类似 $\mathbb{E}[(\sum\limits_{i=1}^nd_iv_i)^2]$，可以得出 $\mathbb{E}[(\sum\limits_{i=1}^nv_i)^2]=\sum\limits_{i=1}^n\mathbb{E}[v_i^2]+(\sum\limits_{i=1}^n\mathbb{E}[v_i])^2-\sum\limits_{i=1}^n\mathbb{E}[v_i]^2$，$\mathbb{E}[\sum\limits_{i=1}^nv_i\sum\limits_{i=1}^nd_iv_i]=\sum\limits_{i=1}^nd_i\mathbb{E}[v_i^2]+\sum\limits_{i=1}^n\mathbb{E}[v_i]\sum\limits_{i=1}^nd_i\mathbb{E}[v_i]-\sum\limits_{i=1}^nd_i\mathbb{E}[v_i]^2$。

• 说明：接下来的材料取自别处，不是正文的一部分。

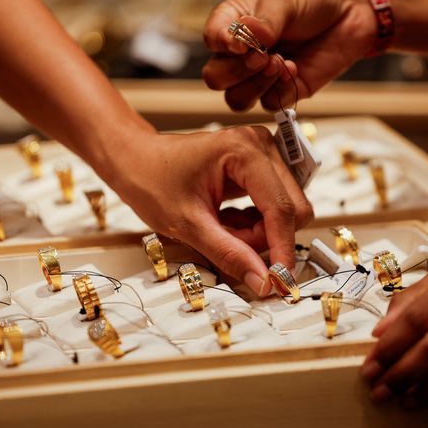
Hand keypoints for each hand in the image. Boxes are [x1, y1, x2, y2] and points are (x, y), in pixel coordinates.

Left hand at [106, 126, 313, 294]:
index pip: (282, 208)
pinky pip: (274, 207)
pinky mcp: (261, 166)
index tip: (279, 281)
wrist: (135, 159)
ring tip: (221, 229)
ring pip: (286, 211)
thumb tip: (263, 282)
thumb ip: (229, 254)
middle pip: (292, 209)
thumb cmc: (152, 180)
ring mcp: (263, 154)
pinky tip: (226, 220)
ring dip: (258, 233)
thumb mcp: (187, 225)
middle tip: (227, 242)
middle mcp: (261, 146)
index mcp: (244, 151)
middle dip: (264, 238)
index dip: (282, 249)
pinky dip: (254, 224)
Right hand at [203, 0, 375, 110]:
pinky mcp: (283, 91)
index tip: (240, 43)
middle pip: (217, 78)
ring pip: (237, 100)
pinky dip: (281, 90)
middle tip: (263, 56)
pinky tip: (295, 69)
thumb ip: (265, 20)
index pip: (211, 40)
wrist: (350, 10)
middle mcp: (241, 53)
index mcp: (232, 24)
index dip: (221, 45)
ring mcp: (260, 76)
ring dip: (256, 86)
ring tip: (279, 63)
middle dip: (238, 71)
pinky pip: (270, 104)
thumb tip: (250, 37)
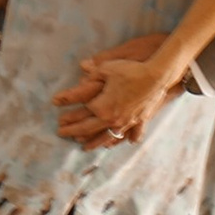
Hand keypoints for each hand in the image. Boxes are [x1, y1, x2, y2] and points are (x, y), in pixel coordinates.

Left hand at [54, 38, 189, 146]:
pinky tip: (117, 143)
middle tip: (62, 135)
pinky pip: (128, 135)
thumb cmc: (130, 70)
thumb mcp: (108, 68)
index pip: (80, 115)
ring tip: (85, 147)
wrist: (157, 76)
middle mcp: (111, 119)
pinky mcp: (138, 122)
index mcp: (101, 107)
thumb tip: (81, 66)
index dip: (68, 118)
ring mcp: (125, 123)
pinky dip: (121, 140)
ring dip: (93, 143)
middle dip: (73, 133)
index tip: (58, 120)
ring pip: (106, 137)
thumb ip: (93, 71)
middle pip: (88, 130)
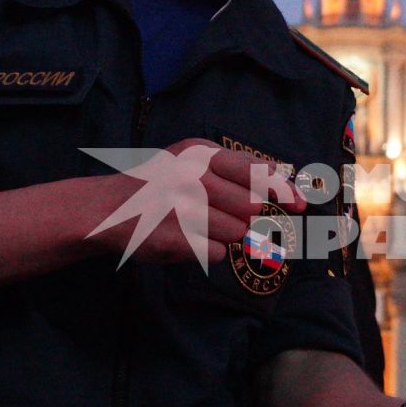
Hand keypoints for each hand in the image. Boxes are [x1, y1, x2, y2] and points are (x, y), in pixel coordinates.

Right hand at [85, 138, 301, 266]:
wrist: (104, 209)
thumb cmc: (159, 185)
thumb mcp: (193, 162)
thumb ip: (238, 170)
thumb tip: (288, 185)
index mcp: (200, 153)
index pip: (256, 171)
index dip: (283, 190)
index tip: (301, 203)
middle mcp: (192, 176)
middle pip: (251, 208)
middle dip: (241, 216)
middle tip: (210, 211)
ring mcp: (182, 208)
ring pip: (237, 232)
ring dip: (223, 234)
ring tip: (192, 223)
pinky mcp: (175, 239)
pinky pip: (218, 253)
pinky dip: (207, 250)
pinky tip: (184, 238)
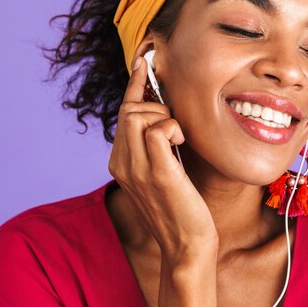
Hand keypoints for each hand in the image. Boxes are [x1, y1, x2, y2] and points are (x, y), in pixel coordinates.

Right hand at [108, 57, 218, 258]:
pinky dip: (171, 127)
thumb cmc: (180, 207)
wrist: (186, 245)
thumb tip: (164, 118)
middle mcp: (122, 164)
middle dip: (154, 105)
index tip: (144, 63)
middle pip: (127, 110)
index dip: (134, 85)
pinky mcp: (158, 173)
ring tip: (178, 137)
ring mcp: (137, 169)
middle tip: (174, 123)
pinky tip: (181, 142)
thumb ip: (153, 147)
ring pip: (137, 115)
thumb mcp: (161, 171)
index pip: (122, 114)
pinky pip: (157, 130)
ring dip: (163, 116)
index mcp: (120, 162)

最后计算出各式代入原式即可。代码有些凌乱，变量名命名可参考注释。

#include <bits/stdc++.h>
using namespace std;
const int mod = 998244353;
int ksm(int a, int b, int p = mod) {
	int ret = 1;
	while(b) {
		if(b & 1) {
			ret = 1ll * ret * a % p;
		}
		a = 1ll * a * a % p;
		b >>= 1;
	}
	return ret;
}
int inv(int a, int p = mod) {
	return ksm(a, p - 2, p);
}
int n, d[500005], l[500005], r[500005], inv2, inv6;
int Evv[500005], Evd[500005], Etop, Sdd, Sevv, Sevd2, Sd, ESv2, ESvd2, ESvSvd, Ev[500005], SEv, SEv2, Sevdd, Sevd, Svvd, S;
/*
Evv_i = E[v_i^2]
Evd_i = E[v_id_i]=d_iE[v_i]
Ev_i = E[v_i]
下记 \sum\limits_{i=1}^n 为 Sum
Etop = E[(Sum(v)Sum(d^2)-Sum(d)Sum(vd))^2]
Sdd = Sum(d^2)
Sevv = Sum(E[v^2]) = E[Sum(v^2)]
Sevd2 = Sum(E[(vd)^2])
Sd = Sum(d)
ESv2 = E[Sum(v)^2]
ESvd2 = E[Sum(vd)^2]
ESvSvd = E[Sum(v)Sum(vd)]
SEv = Sum(E[v])
SEv2 = Sum(E[v]^2)
Sevdd = Sum(E[vd]^2)
Sevd = Sum(E[vd])
Svvd = Sum(dE[v^2])
S = Sum(E[vd]E[v])
*/
signed main() {
	cin >> n;
	inv2 = inv(2);
	inv6 = inv(6);
	for(int i = 1; i <= n; ++i) {
		cin >> d[i] >> l[i] >> r[i];
		Sdd += 1ll * d[i] * d[i] % mod;
		Sdd %= mod;
		Sd += d[i];
		Sd %= mod;
		Ev[i] = 1ll * (l[i] + r[i]) % mod * inv2 % mod;
		SEv += Ev[i];
		SEv2 += 1ll * Ev[i] * Ev[i] % mod;
		SEv %= mod;
		SEv2 %= mod;
		Evd[i] = 1ll * d[i] * (l[i] + r[i]) % mod * inv2 % mod;
		Evv[i] = 1ll * ((1ll * r[i] * (r[i] + 1) % mod * (2 * r[i] + 1) % mod - 1ll * l[i] * (l[i] - 1) % mod * (2 * l[i] - 1) % mod) + mod) * inv(r[i] - l[i] + 1) % mod * inv6 % mod;
		Sevv += Evv[i];
		Sevd += Evd[i];
		S += 1ll * Evd[i] * Ev[i] % mod;
		Sevd2 += 1ll * Evv[i] * d[i] % mod * d[i] % mod;
		Sevdd += 1ll * Evd[i] * Evd[i] % mod;
		Svvd += 1ll * Evv[i] * d[i] % mod;
		Sevv %= mod;
		Sevd %= mod;
		Sevd2 %= mod;
		Sevdd %= mod;
		Svvd %= mod;
		S %= mod;
	}
	ESv2 = ((Sevv + 1ll * SEv * SEv - SEv2) % mod + mod) % mod;
	ESvd2 = ((Sevd2 + 1ll * Sevd * Sevd - Sevdd) % mod + mod) % mod;
	ESvSvd = ((Svvd + 1ll * Sevd * SEv - S) % mod + mod) % mod;
	Etop = (1ll * ESv2 * Sdd % mod * Sdd % mod + 1ll * Sd * Sd % mod * ESvd2 % mod - 2ll * Sdd * Sd % mod * ESvSvd % mod) % mod;
	Etop = (Etop + mod) % mod;
	cout << 1ll * (1ll * Sdd * Sevv - ESvd2 - 1ll * Etop * inv((1ll * n * Sdd - 1ll * Sd * Sd) % mod) % mod + mod) % mod * inv(Sdd) % mod << endl;
	return 0;
}